One method Ms. Saxe may use to connect more directly with the public is to allow individuals to suggest topics her staff should examine. While the issues under scrutiny have traditionally been selected internally, "it strikes me that we might do better if we allow people to actually pitch us," she said. "There are smart people with good ideas out there. My staff are excellent, but they don't know everything."
The hard part will be to trim the choices. "After 40 years in this business, I am interested in a lot of things. My challenge is not to find an interesting topic. My challenge is to narrow it down among the many, many topics and find ones where there is a good reason for us to do it now," she said.
One key issue that will likely come into the beam of her flashlight is energy conservation in older buildings. There are vast numbers of homes, offices, and other structures in the province where retrofits could cut bills and reduce carbon emissions, she says.
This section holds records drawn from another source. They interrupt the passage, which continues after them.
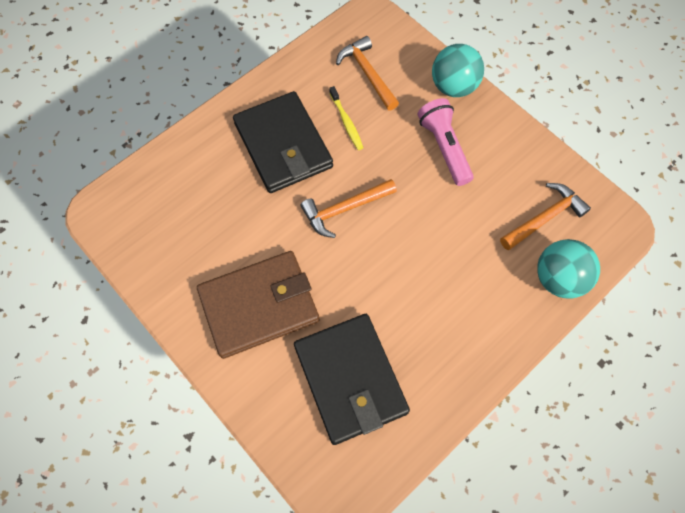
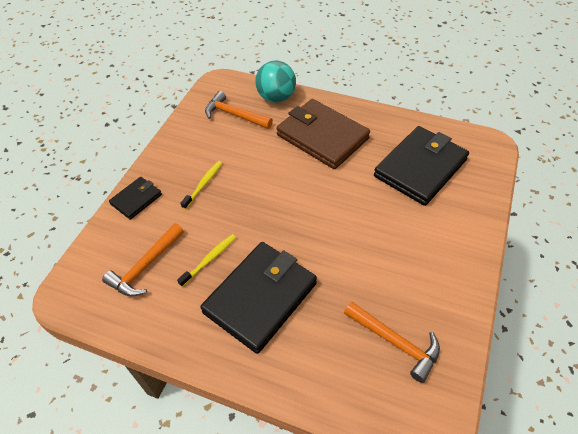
camera: 115 degrees left, 15 degrees down
brown wallet [197,251,319,359] -> brown wallet moved to [276,99,370,169]
orange hammer [300,179,397,238] -> orange hammer moved to [344,301,440,383]
pink flashlight [417,98,474,186] -> yellow toothbrush [180,161,222,209]
turquoise ball [432,44,484,97] -> black wallet [109,177,162,220]

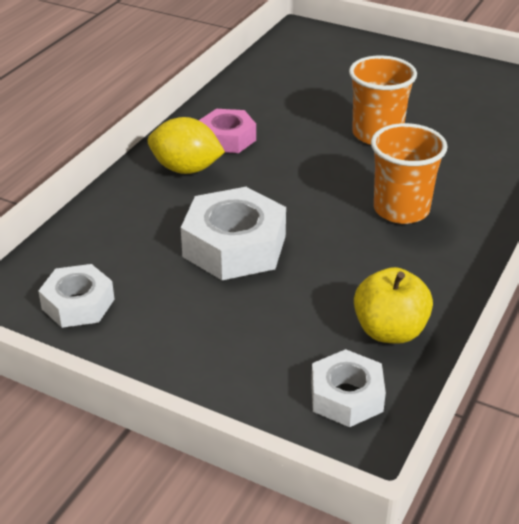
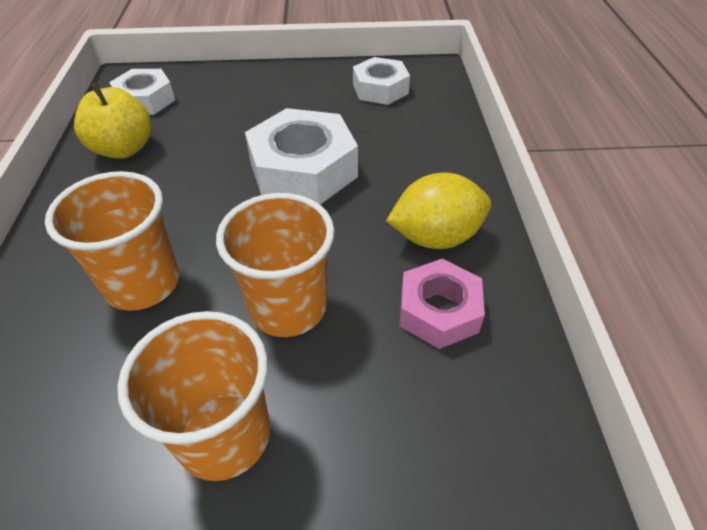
camera: 150 degrees right, 10 degrees up
none -> orange cup [216,193,335,337]

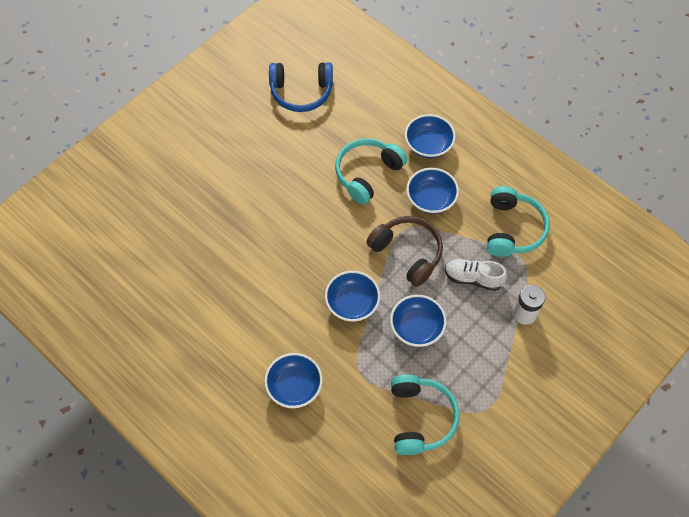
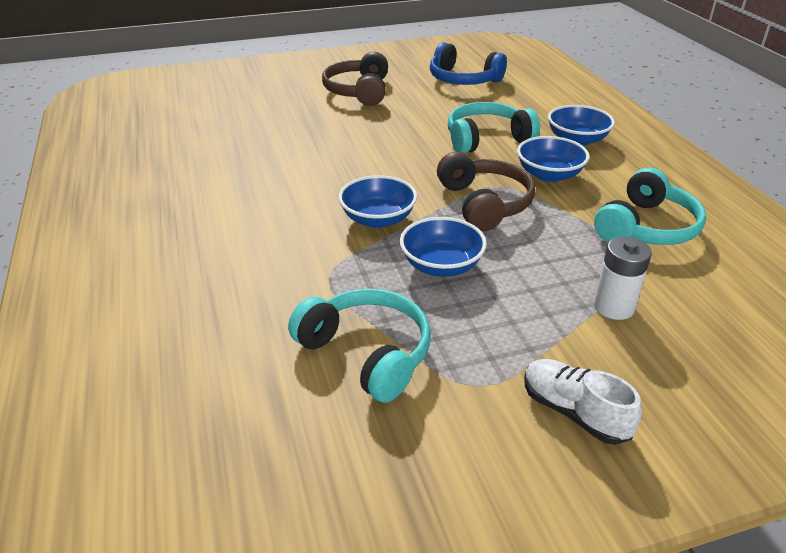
camera: 30 degrees right, 25 degrees down
blue bowl [264,353,323,408] -> none
turquoise headphones [391,374,459,455] -> turquoise headphones turned 75 degrees counterclockwise [288,289,431,403]
white shoe [445,259,507,291] -> white shoe moved to [524,359,642,445]
none -> brown headphones [322,52,388,106]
It may be useful for her office to look at the rules around energy audits, and draw attention to obstacles that might be getting in the way.
Her interest in this issue stems from personal experience at her synagogue, where faulty air conditioning left the building stifling in the summer. An audit showed the situation was "worse than terrible" she said, with an air conditioning duct disconnected in the attic, incandescent candle-lamps pumping out a huge heat load, and air leaking out of many holes in the building. "We changed the light bulbs, we reconnected the two ends of the hose and patched the holes in the roof, [which] we insulated. Bingo, suddenly you could stay awake on Saturday morning. And our bills went down."
While Ms. Saxe will provide neutral oversight, she is entering a political realm where her comments will be parsed and analyzed. Already, she has come under fire for musing about the value of existing tax exemptions on diesel fuel used for industrial purposes.
In a January interview with the Ottawa Citizen she questioned whether the design of this provincial subsidy was effective. Farmers, who are among those who get the break, reacted with fury at any suggestion they might be cut off. Ms. Saxe was forced to clarify her position, saying that she was merely asking whether there might be a better way to support farmers, because most of the diesel tax break goes to large companies that don't need it.
It was unfortunate and surprising "to have something so misinterpreted and cause so much concern," Ms. Saxe said, because she was merely "asking a question about hundreds of millions of dollars of public expense, which at the moment is used to subsidize diesel fuel consumption, very little of it by farmers."
Still, it is a reminder that people will be listening carefully when the new environmental commissioner speaks, Ms. Saxe acknowledges. "The position has gravitas, and I want to carry that well if I can."